:: Estratto scelto
[L'intervista] “Vi svelo il punto forte di Di Maio e perché Salvini piace agli italiani. Alta tensione tra M5S e Lega ma il governo non cadrà: ecco perché”
Nicola Porro: "Ho avuto in trasmissione il leader pentastellato e quello del Carroccio: la mia impressione. Questa non è una manovra espansiva, è manovra assistenziale. Il M5S si è trovato bene all’opposizione, ma ora deve governare. Pd: ora rinfacciano a Renzi gli errori, prima tutti erano renziani. La Lega ha successo perché all’Italia piace la destra. Il vero problema di questo Paese è che si occupa di dettagli e non capisce che siamo in mezzo a una rivoluzione incredibile”
Il suo nuovo programma si chiama Quarta Repubblica ed è uno dei punti di forza della Rete 4 del nuovo corso. Nessuna allusione però alla probabile fine della terza Repubblica, dopo il tramonto di prima e seconda. Non di questo si tratta ma di un “motivo più banale: Semplicemente il programma sta su Rete 4” ed è un tributo a ciò. Nessun significato di tipo politico, come si tende a ipotizzare. Nicola Porro, noto giornalista e conduttore televisivo, è fatto così. Abituato a rispondere con franchezza, ad essere schietto e coerente con la verità e le proprie idee, a non fare sconti a nessuno. Si può essere d'accordo o meno con il suo punto di vista ma questo bisogna riconoscerglielo. E l’attualità politica per lui è un piatto ghiotto. Induce a commenti fulminanti nonostante sia appena sceso da un aereo. Così una semplice chiacchierata può diventare l’occasione per toccare temi importanti del contesto italiano. Partendo magari da qualche considerazione spicciola per arrivare all’essenza ultima di un Paese stretto tra la necessità di far quadrare i conti pubblici e di avviare crescita e occupazione, di un mondo che cambia e ci trascina nel suo vortice globalizzante. Di un governo impegnato a dimostrare che le promesse fatte in campagna elettorale possono in tutto o in parte concretizzarsi.
Nicola, questo governo gialloverde sembra vivere un momento di estrema tensione. Basta pensare agli ultimi fatti e in particolare alla Tap cui il M5S dice si mentre alla Tav dice no. A questo proposito ci sono per altro differenze di vedute all’interno dello stesso schieramento pentastellato e attriti con la Lega che ha interessi a volte distanti. Esiste anche un dissidio sul decreto sicurezza voluto da Salvini sul quale una decina di parlamentari pentastellati minacciano di votare no. Insomma i motivi di contrasto non mancano. Si odono degli scricchiolii. A tuo avviso M5S e Lega riusciranno a trovare una composizione e far durare l’esecutivo?
::::
:: Sezione dati
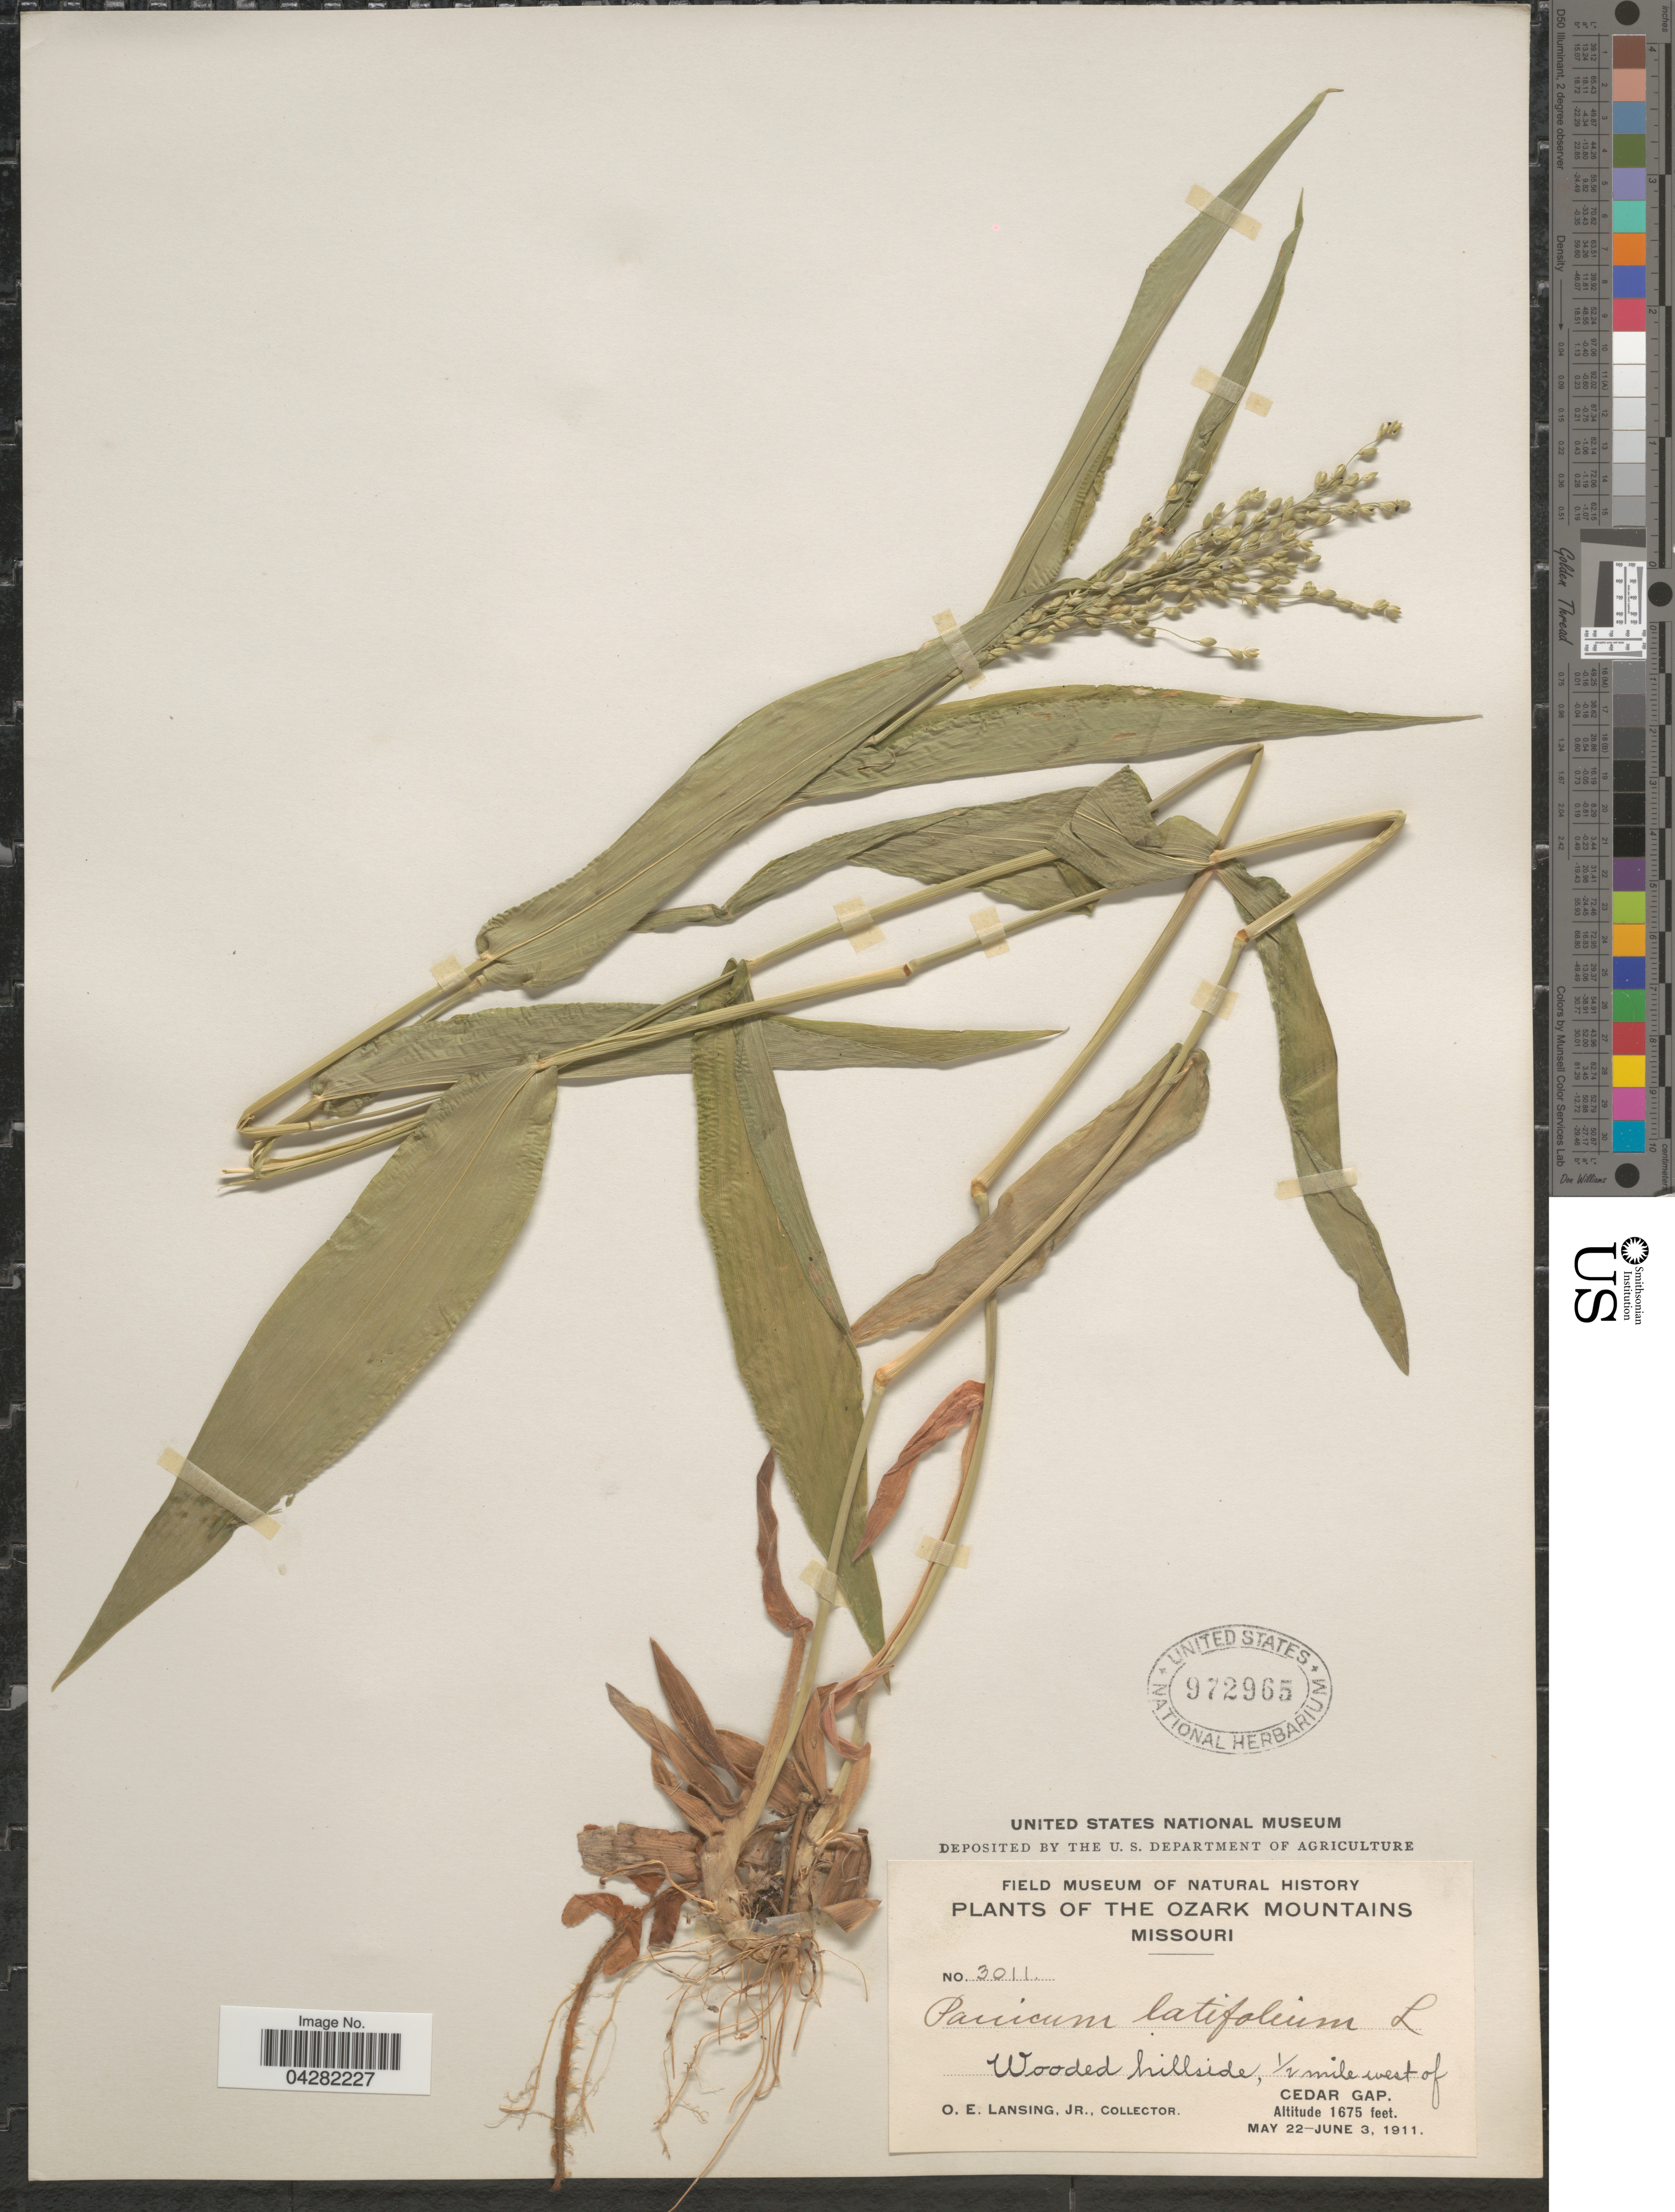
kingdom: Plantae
::::
- **Consegna**
Riporta il passo dell'intervista tra "Nicola, questo governo" e "far durare l’esecutivo?", estremi inclusi, cambiando "una decina" in "una ventina".

- **Risposta corretta**
Nicola, questo governo gialloverde sembra vivere un momento di estrema tensione. Basta pensare agli ultimi fatti e in particolare alla Tap cui il M5S dice si mentre alla Tav dice no. A questo proposito ci sono per altro differenze di vedute all’interno dello stesso schieramento pentastellato e attriti con la Lega che ha interessi a volte distanti. Esiste anche un dissidio sul decreto sicurezza voluto da Salvini sul quale una ventina di parlamentari pentastellati minacciano di votare no. Insomma i motivi di contrasto non mancano. Si odono degli scricchiolii. A tuo avviso M5S e Lega riusciranno a trovare una composizione e far durare l’esecutivo?